__Problem to work on__.
Starting with the line that contains "automáticos pueden integrarse" and ending with the final line of the data below, print those lines exactly and nothing else.

__Records__.

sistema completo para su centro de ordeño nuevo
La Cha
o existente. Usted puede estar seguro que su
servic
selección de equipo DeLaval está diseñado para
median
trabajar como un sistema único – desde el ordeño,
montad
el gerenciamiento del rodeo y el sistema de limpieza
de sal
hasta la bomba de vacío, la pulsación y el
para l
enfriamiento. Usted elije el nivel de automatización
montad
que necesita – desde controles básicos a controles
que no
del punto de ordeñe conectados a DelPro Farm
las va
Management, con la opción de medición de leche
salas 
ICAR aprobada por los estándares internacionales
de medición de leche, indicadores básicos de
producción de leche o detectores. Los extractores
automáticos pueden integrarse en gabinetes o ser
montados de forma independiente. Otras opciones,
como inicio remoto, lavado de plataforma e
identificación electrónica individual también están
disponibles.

__Result of this exercise__.
automáticos pueden integrarse en gabinetes o ser
montados de forma independiente. Otras opciones,
como inicio remoto, lavado de plataforma e
identificación electrónica individual también están
disponibles.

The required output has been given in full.